I was fortunate to recently come across a few pieces of wormy Chestnut boards while out picking up some other lumber. Prior to that, I had only heard of American Chestnut (as a wood to be used, and only lamentably, given the current situation), never actually seen a tree, other than a few stunted shrubs in the woods of VA several years ago, let alone any rough lumber, and never conceived of getting the chance to work with it. The story behind the few board feet I was able to purchase came from a tree that had fallen on its own several years (maybe decades) past, and when discovered lying in the woods 17 years ago, was sawn and dried. The tree itself stood in the forests of Northeast Illinois and was likely introduced as the natural range only barely made it into the state, near the very southern tip in Pulaski County.
The board shown here is about 8″ wide by 22″ long by 7/8″. I have maybe enough extra material that…down the road when and if we build a house, could feasibly be used for a place of honor in our home in something like a tokonoma. I feel like a having the opportunity to work with this old tree, and a rare one at that engenders a responsibility to treat it with respect. And given the tradition that the tokonoma should never be stepped on except to change any art that may be displayed within and on it, lends itself to using a special tree for the floor.
In keeping with that line of thinking and also with my desire to work with the wood now rather than just 20 years down the road, I thought it fitting to build a frame to house a very special piece of art in our current home. The walnut strip to the right of the chestnut will be used for the tsukeko, or internal frame. It provides a pleasant contrast to the white/yellow of the chestnut. I used hand tools for the majority of the work, but for the initial ripping of the two boards into their component pieces I used my thinnest kerf rip blade on the table saw (about 1/8″) so that I might not waste any more wood than necessary.
The chestnut is then ripped into approx. 1 7/8″ strips for the rails and stiles and the walnut is ripped into about 1/4″ strips. Throughout the process I marked the original orientation of the wood to help determine the final layout.
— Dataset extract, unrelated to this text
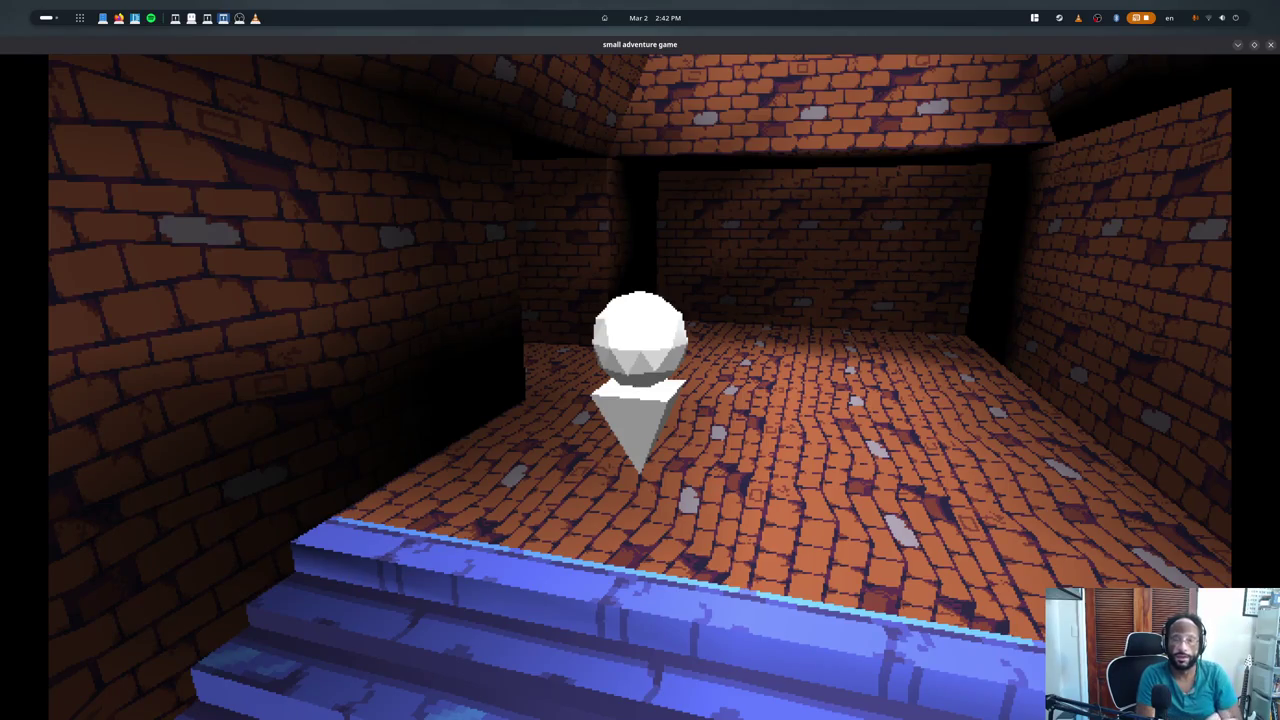
key("a")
And here’s a shot of the strips placed back together after ripping and then jointing to ensure flatness on the edges and the face. I have to say, Chestnut may be my new favorite wood to plane. It looks somewhat like oak, smells a little like it, planes like Alaskan Yellow Cedar and is just as light. It’s a joy to handle.
The next step is to cut the rebate where the glass, matte and foam backing will sit. For this particular piece the rebate needed to be 5/16″ deep and 5/16″ wide. I marked this with a knife and then using a medium shoulder plane, some clamps, and a straight-edge started planing. I had to check my progress somewhat often to ensure that the rebate was even through-0ut the planing.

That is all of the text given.